In January, I took my citizenship test, and then just a few weeks ago I got the invitation to take my Oath of Citizenship. So today, I got to swear at the Queen. I mean, swear allegiance to the Queen, that’s what I meant! That’s right, in Canada, we swear our allegiance to Her Majesty, Queen Elizabeth the Second, Queen of Canada – not the flag, or the constitution, or the country; the Queen. The invitation said we could bring a holy book to swear on if we wanted, so I briefly considered bringing a copy of Anne of Green Gables, or better yet, The Canadian Oxford Dictionary, but then I thought they might kick me out for not taking this seriously – which I did, I really did.
So a Mountie resplendent in red serge opened the ceremony, and after some solemn words from the official, we all stood with our right hand raised, reciting the oath (in the back of my mind, I’m thinking “What if you’ve got your right hand in a sling, or you’re quadriplegic?
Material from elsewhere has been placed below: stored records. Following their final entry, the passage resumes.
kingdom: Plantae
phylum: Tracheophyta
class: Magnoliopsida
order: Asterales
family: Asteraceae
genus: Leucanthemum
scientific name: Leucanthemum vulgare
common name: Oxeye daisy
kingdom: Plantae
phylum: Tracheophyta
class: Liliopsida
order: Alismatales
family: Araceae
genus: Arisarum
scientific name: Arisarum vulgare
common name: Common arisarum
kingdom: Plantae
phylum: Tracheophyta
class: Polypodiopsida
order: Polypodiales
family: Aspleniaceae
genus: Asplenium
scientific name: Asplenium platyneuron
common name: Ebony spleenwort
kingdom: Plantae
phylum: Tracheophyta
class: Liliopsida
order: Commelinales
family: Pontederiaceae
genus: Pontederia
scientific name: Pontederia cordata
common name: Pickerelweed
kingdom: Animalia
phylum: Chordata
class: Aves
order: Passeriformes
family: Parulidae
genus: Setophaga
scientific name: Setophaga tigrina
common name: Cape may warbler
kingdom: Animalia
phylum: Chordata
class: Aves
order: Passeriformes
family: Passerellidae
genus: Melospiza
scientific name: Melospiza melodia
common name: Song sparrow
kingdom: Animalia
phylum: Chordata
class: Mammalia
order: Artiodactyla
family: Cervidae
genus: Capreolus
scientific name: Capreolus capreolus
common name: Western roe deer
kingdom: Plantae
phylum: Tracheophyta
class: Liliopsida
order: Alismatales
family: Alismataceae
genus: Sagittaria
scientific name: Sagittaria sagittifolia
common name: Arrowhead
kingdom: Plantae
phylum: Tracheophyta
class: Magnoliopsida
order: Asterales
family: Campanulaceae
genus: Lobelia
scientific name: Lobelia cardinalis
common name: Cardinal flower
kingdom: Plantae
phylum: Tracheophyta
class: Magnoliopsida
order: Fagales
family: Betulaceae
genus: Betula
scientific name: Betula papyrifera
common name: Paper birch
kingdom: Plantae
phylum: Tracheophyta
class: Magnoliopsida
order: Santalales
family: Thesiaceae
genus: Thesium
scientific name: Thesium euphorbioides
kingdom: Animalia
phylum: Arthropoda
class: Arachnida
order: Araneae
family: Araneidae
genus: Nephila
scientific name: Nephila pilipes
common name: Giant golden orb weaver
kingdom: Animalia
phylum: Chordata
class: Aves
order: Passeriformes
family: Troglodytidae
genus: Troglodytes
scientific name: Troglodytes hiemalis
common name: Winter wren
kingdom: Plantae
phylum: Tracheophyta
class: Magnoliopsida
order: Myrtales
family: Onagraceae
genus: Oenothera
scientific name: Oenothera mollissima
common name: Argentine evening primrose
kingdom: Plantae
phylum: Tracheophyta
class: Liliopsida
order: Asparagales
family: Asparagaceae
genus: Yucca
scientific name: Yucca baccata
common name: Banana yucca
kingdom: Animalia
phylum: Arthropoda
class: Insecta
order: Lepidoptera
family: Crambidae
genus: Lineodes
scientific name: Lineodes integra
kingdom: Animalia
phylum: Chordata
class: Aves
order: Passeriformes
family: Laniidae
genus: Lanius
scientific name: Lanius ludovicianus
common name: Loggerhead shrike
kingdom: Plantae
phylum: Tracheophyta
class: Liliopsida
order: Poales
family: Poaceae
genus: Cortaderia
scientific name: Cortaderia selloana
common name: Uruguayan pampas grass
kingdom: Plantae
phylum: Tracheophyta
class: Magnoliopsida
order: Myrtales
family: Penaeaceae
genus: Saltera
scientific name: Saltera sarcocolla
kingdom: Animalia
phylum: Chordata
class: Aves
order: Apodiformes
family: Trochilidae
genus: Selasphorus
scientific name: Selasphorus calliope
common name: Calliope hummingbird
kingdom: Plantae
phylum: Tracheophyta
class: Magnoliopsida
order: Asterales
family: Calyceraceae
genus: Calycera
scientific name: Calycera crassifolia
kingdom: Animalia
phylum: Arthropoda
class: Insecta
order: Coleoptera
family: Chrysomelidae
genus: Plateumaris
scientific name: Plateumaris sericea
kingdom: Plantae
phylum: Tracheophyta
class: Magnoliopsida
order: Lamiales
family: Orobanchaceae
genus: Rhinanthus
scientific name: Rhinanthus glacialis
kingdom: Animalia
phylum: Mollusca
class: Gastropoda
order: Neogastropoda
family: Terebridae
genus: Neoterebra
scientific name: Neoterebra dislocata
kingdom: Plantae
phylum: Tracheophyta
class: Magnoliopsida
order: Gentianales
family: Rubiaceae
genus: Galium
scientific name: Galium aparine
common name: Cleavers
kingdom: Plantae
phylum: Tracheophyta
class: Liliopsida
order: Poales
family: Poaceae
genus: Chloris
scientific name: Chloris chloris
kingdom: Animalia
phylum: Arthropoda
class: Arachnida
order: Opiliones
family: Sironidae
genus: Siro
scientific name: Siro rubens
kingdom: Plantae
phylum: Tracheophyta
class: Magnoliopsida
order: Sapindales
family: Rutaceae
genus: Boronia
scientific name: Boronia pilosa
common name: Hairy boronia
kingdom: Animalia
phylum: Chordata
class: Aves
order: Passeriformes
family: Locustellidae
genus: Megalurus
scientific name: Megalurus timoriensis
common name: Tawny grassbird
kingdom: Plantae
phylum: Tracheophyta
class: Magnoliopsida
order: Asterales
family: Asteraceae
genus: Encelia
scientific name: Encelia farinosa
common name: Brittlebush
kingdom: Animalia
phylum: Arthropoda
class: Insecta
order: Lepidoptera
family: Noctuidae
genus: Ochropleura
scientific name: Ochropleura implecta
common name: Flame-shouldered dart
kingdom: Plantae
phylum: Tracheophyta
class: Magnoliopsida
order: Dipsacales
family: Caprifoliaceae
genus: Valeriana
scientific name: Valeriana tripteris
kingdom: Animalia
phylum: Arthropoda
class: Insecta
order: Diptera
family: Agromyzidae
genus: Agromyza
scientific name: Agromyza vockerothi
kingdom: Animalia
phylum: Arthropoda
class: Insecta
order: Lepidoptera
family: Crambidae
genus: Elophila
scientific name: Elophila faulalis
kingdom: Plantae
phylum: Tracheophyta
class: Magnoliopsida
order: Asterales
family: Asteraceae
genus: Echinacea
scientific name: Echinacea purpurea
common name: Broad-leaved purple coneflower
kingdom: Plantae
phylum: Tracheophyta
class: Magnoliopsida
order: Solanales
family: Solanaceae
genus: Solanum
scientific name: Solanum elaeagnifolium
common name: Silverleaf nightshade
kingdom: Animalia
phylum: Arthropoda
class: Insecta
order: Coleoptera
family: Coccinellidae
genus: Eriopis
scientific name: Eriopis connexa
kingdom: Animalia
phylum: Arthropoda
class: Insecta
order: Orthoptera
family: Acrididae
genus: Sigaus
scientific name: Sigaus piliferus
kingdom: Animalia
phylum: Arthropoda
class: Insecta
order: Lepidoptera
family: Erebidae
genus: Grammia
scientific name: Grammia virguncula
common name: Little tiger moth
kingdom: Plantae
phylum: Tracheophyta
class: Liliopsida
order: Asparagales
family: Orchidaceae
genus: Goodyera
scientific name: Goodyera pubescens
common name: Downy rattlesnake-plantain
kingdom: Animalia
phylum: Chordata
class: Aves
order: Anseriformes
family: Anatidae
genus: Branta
And isn’t this dextrocentric – what about lefties, wouldn’t raising their left hand be more significant?”). We swore to be loyal to the Queen and her heirs and successors (that would be Charles, William and George, even though we didn’t say so), and to faithfully uphold the laws of Canada and fulfil our duties as Canadian Citizens. We said it in English first, and then in French, which almost gave me a fit of the giggles, because I don’t know French, and neither did the gentleman officiating, so he stumbled his way through giving us the sounds to repeat which were almost entirely meaningless to me and probably a lot of others there as well. But, Canada being bilingual, we had to at least make a show of trying, right?
Then we filed to the front, where there was a table set up on which we actually signed the oath – not unlike signing the marriage register at a wedding – and we got to step three feet over and were handed our Citizenship Certificate. A row of handshakes, file back to the seat, listen to a few short speeches. One of them was from the representative of the MP for my riding – and that’s when it hit me: for the first time, this was the representative of my MP, my riding. I no longer have to have this little blocking feature in the back of my mind that says, “Yeah, but I don’t get to vote for you,” because now, I do.
And then we stood and faced the flag (the Mountie was saluting), and sang “Oh Canada”. And I’m proud to report that I made it all the way through without choking up; my voice only got wobbly once, and I didn’t actually cry.
So now finally this country that I’ve loved for thirty years, have called home for nearly twenty-seven, truly is my home. My home and – well, not native, but chosen land. It’s a red-letter day – a red-and-white letter day, with a little maple leaf in the middle.
Life, the Universe, and at long last, Canadian Citizenship. I love this country.